Spatial planning for nature and for infrastructure

Project Details

This CASE project is supported by Natural England

Key Questions

How can we plan infrastructure and nature in an integrated way to yield multiple benefits?

Background

Construction of infrastructure often has severe impacts upon nature and biodiversity. Infrastructure fragments habitats, reducing their resilience to climate change, and opens up previously inaccessible areas to exploitation. Yet these habitats support a wide variety of ecosystem services from drawing down and storing carbon and disaster risk reduction, to crop pollination and provision of clean water.

Aims of the Project

The aim of this project is to understand the interdependencies between infrastructure construction and biodiversity, and devise ways in which the two can be planned in an integrated way for mutual benefits.

Project Description

With infrastructure investment at an all-time high, there is potential for new projects to cause ever-greater impacts upon already fragile environments, which in turn increases human vulnerability to climate change. Though some of these impacts may be mitigated through thoughtful design, the most critical decisions relate to the location of new projects. Once a project has been approved it is usually too late to deal with the environmental impacts. Thus there needs to be a shift in ‘up-front’ thinking so that the sustainability of nature is planned ahead of and at the same time as infrastructure, rather than afterwards. One potential example of this approach is in the planning of the Nature Recovery Network and Local Nature Recovery Strategies (https://naturalengland.blog.gov.uk/2021/08/27/shaping-the-future-of-natu...) in England. Connectivity is a key determinant of the resilience of ecosystems and hence ecosystem services (Oliver et al. 2015), and one key reason for this is that it enables species to move as an adaptive response to the impacts of climate change (Smith et al., 2021). Yet England’s natural habitats are highly fragmented and hence vulnerable. Nature Recovery Networks are a structured way of reconnecting them by planning for nature on a large scale. However, the process of creating Nature Recovery Networks is currently disconnected from the process of infrastructure planning. This projects aims to address that disconnect. In particular, we wish to explore how processes of spatial optimization for nature (e.g. Schuster et al., 2019) can be combined with infrastructure planning. To address this problem we propose to adapt the National Infrastructure Systems Model (NISMOD) developed by the Infrastructure Transitions Research Consortium (Hall et al., 2016) and combine it with methods for mapping and assessing biodiversity and ecosystem services under a range of different future scenarios – both of future land conversion for infrastructure and urbanisation, and also of land restoration for nature recovery.

Methods to be used

The research will involve analysis of the evidence for the spatial attributes of different habitats, their scale and interconnectedness, and how this supports gene flow, biodiversity and ecosystem services (including disaster risk reduction and carbon storage). It will involve examining the spatial evolution of infrastructure networks and simulation of how they may evolve in future in different economic development and climate scenarios. This will lead to development of an integrated spatial optimization methodology that seeks to address human needs for infrastructure services whilst conserving and restoring nature. Potential applications include infrastructure/nature planning in England, possibly with a focus upon the Oxford-Cambridge Arc, in collaboration with Natural England. There will also be interest in applying on a large scale in a developing country context (Africa, Asia or Latin America) where major new infrastructure developments are proposed. We would like to conduct a large-scale assessment so we can compare national infrastructure plans with integrated pathways that prioritise nature conservation and recovery. We wish to demonstrate how nature can be protected and restored whilst delivering the infrastructure services that people need and plotting a pathway of climate-and biodiversity compatible development.

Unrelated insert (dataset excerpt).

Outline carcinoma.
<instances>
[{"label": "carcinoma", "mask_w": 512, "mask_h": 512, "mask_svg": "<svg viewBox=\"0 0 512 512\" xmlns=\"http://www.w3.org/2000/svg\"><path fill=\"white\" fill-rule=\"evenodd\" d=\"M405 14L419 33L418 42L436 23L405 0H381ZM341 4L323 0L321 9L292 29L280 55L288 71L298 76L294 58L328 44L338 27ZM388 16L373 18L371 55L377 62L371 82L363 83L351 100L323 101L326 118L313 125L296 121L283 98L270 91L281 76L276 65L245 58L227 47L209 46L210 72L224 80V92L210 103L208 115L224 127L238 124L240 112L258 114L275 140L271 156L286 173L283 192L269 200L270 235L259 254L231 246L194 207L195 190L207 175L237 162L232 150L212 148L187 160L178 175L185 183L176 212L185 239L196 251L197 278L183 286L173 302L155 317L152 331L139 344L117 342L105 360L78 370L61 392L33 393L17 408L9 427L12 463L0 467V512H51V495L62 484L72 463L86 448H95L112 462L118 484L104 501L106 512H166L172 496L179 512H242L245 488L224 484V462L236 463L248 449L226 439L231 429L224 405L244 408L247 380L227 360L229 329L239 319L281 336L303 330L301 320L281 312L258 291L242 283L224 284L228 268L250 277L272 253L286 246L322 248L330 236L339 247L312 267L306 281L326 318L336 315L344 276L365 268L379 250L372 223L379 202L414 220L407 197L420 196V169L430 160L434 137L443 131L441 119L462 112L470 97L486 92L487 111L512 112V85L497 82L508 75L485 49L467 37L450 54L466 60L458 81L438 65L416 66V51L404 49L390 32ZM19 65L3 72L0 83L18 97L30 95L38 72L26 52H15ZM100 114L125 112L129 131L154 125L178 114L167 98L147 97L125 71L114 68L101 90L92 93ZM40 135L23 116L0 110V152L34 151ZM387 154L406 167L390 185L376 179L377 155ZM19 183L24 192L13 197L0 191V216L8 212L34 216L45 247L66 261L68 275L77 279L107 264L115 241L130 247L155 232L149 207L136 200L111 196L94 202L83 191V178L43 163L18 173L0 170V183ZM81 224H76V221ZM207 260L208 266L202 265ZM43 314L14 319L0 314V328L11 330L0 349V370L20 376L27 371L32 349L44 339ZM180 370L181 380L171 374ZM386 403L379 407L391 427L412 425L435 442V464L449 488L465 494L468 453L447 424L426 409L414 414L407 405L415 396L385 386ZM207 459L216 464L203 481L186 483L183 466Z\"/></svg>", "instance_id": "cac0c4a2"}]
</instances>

Specialised skills required

The project will involve a combination of evidence review, geospatial analysis, decision analysis and multi-objective optimisation. It will suit students from any quantified background, including environmental sciences, engineering or economics. Students should be able to demonstrate aptitude for computer modelling and geospatial analysis, and enthusiasm to address real-world problems of great policy significance.